Friday, November 17, 2006

The dreams of man

So I have a bit of a confession to make. I don't know if you guys knew this, but I'm a little bit introverted. I know, you raise your eyebrows in shock, but it's true. My natural state is sitting in a quiet room w/ a max of 3 other people, chatting.


I just wanted to start by saying that. Now on to my post.

I would guess most men have fantasies. They dream of being the heroic quarterback or running back. They imagine themselves taking the winning three pointer which seals the victory over Duke in the national championship game. They see themselves winning a million dollars and spending the rest of their lives roping cattle or sailing the Caribbean.

I have a fantasy like that. In my head I like to think of myself as a cowboy or a gunslinger of the modern age. I don't lead cows across the plains or ride a horse, though. I'm a different kind of cowboy. I work a well-paying job, maybe at a law firm, where I am the king of my domain. I take opposing law firms to school. I win most of my cases. I am self-sufficient and well respected.

But it doesn't end there. That's not even the important part of this dream. The important part is what happens afterwards.

In this fantasy life, I finish my day of work, earn my ridiculous pay check, and then head straight to MY bar. The local watering hole. That place you've read about in cheap novels. No one knows me there, save, perhaps, a waitress and a bartender or two, and I'm happy with that.

(Also, the bar is smoke free.)

So I sit at the bar in this dive and take in my surroudings. I don't have any real friends at this bar, but that's ok, because I don't need any real friends at this bar. That isn't what this thing is about.

I sit; I listen to and enjoy my surroundings; and I am totally content to be just me. I don't need to strike up a conversation. I don't need to look to those around me for solace. I am who I am. Bugger the rest of the world. If it needs me, it can damn well come to me.

And that's it. That's my dream. I sit, silent and alone, like a prominent point of rock, holding fast as the sea attacks.

There are probably better dreams out there. Who doesn't want to score the winning touchdown? What person would turn down saving the world from cancer?

There are a lot of things in life that I would like to do. Someday I'd like children. Getting married one day would not be out of the question. At some point, I'd like to have a lazy dog who spends most of his time giving me looks from the couch.

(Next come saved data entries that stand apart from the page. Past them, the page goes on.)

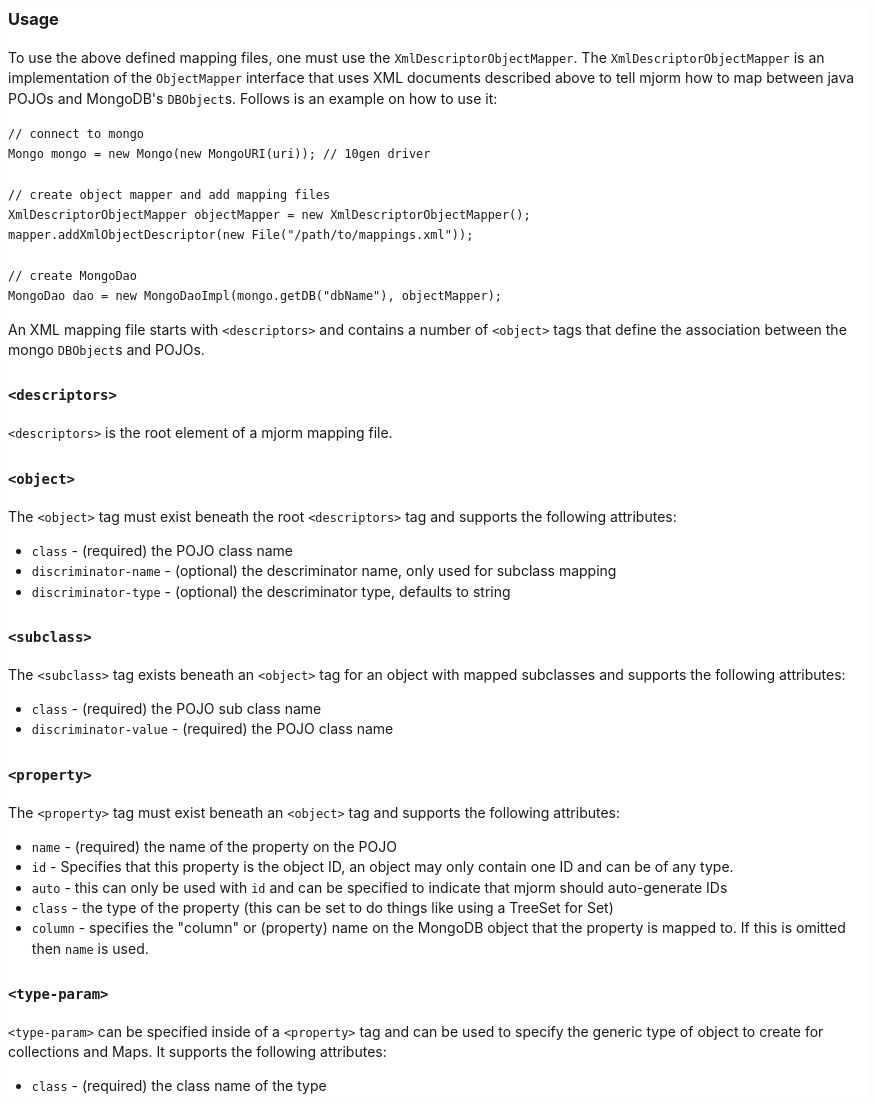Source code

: 
### Usage ###
To use the above defined mapping files, one must use the `XmlDescriptorObjectMapper`.  The `XmlDescriptorObjectMapper` is an implementation of the `ObjectMapper` interface that uses XML documents described above to tell mjorm how to map between java POJOs and MongoDB's `DBObject`s.  Follows is an example on how to use it:

```
// connect to mongo
Mongo mongo = new Mongo(new MongoURI(uri)); // 10gen driver

// create object mapper and add mapping files
XmlDescriptorObjectMapper objectMapper = new XmlDescriptorObjectMapper();
mapper.addXmlObjectDescriptor(new File("/path/to/mappings.xml"));

// create MongoDao
MongoDao dao = new MongoDaoImpl(mongo.getDB("dbName"), objectMapper);
```

An XML mapping file starts with `<descriptors>` and contains a number of `<object>` tags that define the association between the mongo `DBObject`s and POJOs.

### `<descriptors>` ###
`<descriptors>` is the root element of a mjorm mapping file.

### `<object>` ###
The `<object>` tag must exist beneath the root `<descriptors>` tag and supports the following attributes:
  * `class` - (required) the POJO class name
  * `discriminator-name` - (optional) the descriminator name, only used for subclass mapping
  * `discriminator-type` - (optional) the descriminator type, defaults to string

### `<subclass>` ###
The `<subclass>` tag exists beneath an `<object>` tag for an object with mapped subclasses and supports the following attributes:
  * `class` - (required) the POJO sub class name
  * `discriminator-value` - (required) the POJO class name

### `<property>` ###
The `<property>` tag must exist beneath an `<object>` tag and supports the following attributes:
  * `name` - (required) the name of the property on the POJO
  * `id` - Specifies that this property is the object ID, an object may only contain one ID and can be of any type.
  * `auto` - this can only be used with `id` and can be specified to indicate that mjorm should auto-generate IDs
  * `class` - the type of the property (this can be set to do things like using a TreeSet for Set)
  * `column` - specifies the "column" or (property) name on the MongoDB object that the property is mapped to.  If this is omitted then `name` is used.

### `<type-param>` ###
`<type-param>` can be specified inside of a `<property>` tag and can be used to specify the generic type of object to create for collections and Maps.  It supports the following attributes:
  * `class` - (required) the class name of the type
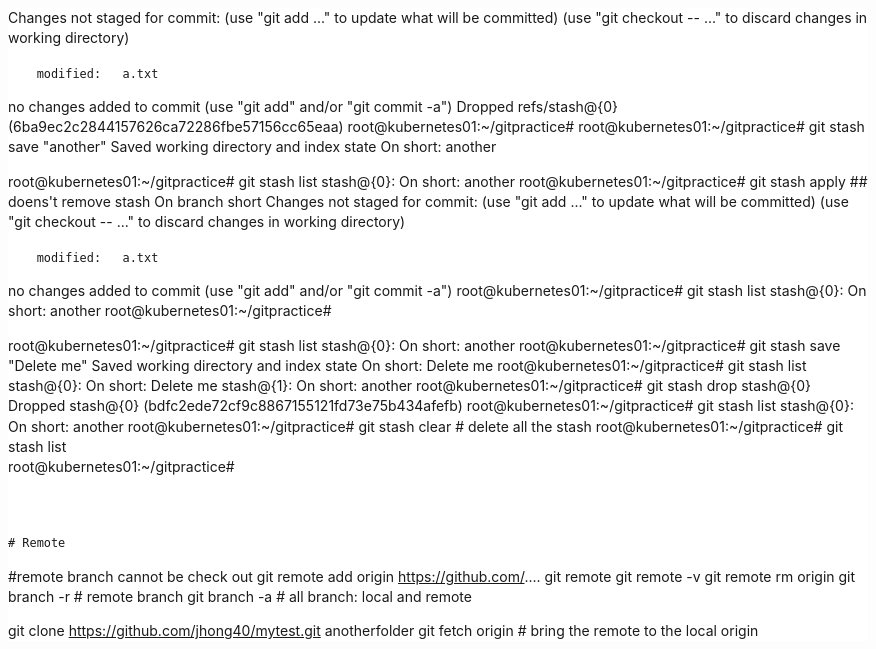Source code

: Changes not staged for commit:
  (use "git add <file>..." to update what will be committed)
  (use "git checkout -- <file>..." to discard changes in working directory)

        modified:   a.txt

no changes added to commit (use "git add" and/or "git commit -a")
Dropped refs/stash@{0} (6ba9ec2c2844157626ca72286fbe57156cc65eaa)
root@kubernetes01:~/gitpractice#
root@kubernetes01:~/gitpractice# git stash save "another"
Saved working directory and index state On short: another

root@kubernetes01:~/gitpractice# git stash list
stash@{0}: On short: another
root@kubernetes01:~/gitpractice# git stash apply   ## doens't remove stash
On branch short
Changes not staged for commit:
  (use "git add <file>..." to update what will be committed)
  (use "git checkout -- <file>..." to discard changes in working directory)

        modified:   a.txt

no changes added to commit (use "git add" and/or "git commit -a")
root@kubernetes01:~/gitpractice# git stash list
stash@{0}: On short: another
root@kubernetes01:~/gitpractice#

root@kubernetes01:~/gitpractice# git stash list
stash@{0}: On short: another
root@kubernetes01:~/gitpractice# git stash save "Delete me"
Saved working directory and index state On short: Delete me
root@kubernetes01:~/gitpractice# git stash list
stash@{0}: On short: Delete me
stash@{1}: On short: another
root@kubernetes01:~/gitpractice# git stash drop stash@{0}
Dropped stash@{0} (bdfc2ede72cf9c8867155121fd73e75b434afefb)
root@kubernetes01:~/gitpractice# git stash list
stash@{0}: On short: another
root@kubernetes01:~/gitpractice# git stash clear  # delete all the stash
root@kubernetes01:~/gitpractice# git stash list  
root@kubernetes01:~/gitpractice#
```


# Remote
```
#remote branch cannot be check out
git remote add origin https://github.com/....
git remote 
git remote -v
git remote rm origin
git branch -r   # remote branch
git branch -a   # all branch: local and remote

git clone  https://github.com/jhong40/mytest.git anotherfolder
git fetch origin # bring the remote to the local origin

But those are all real life goals. None of those are the vision that I have, meekly begging to be let out of the back of my head. I want to be a cowboy. I want to be a gunslinger. I want to be a rock at the bar, content in myself and my surroundings.

1 comment:

Anonymous said...

OHHHH boy Felix, has Kay read this blog, and has she psychoanalized it yet?? HEHEHE, Today is a day for posting on my sister's friend's blogs....do NOT correct my stupid punctuation, I am NOT in the mood. I love reading your blog, even if I rarely post a comment. Katies sister, the OLD one.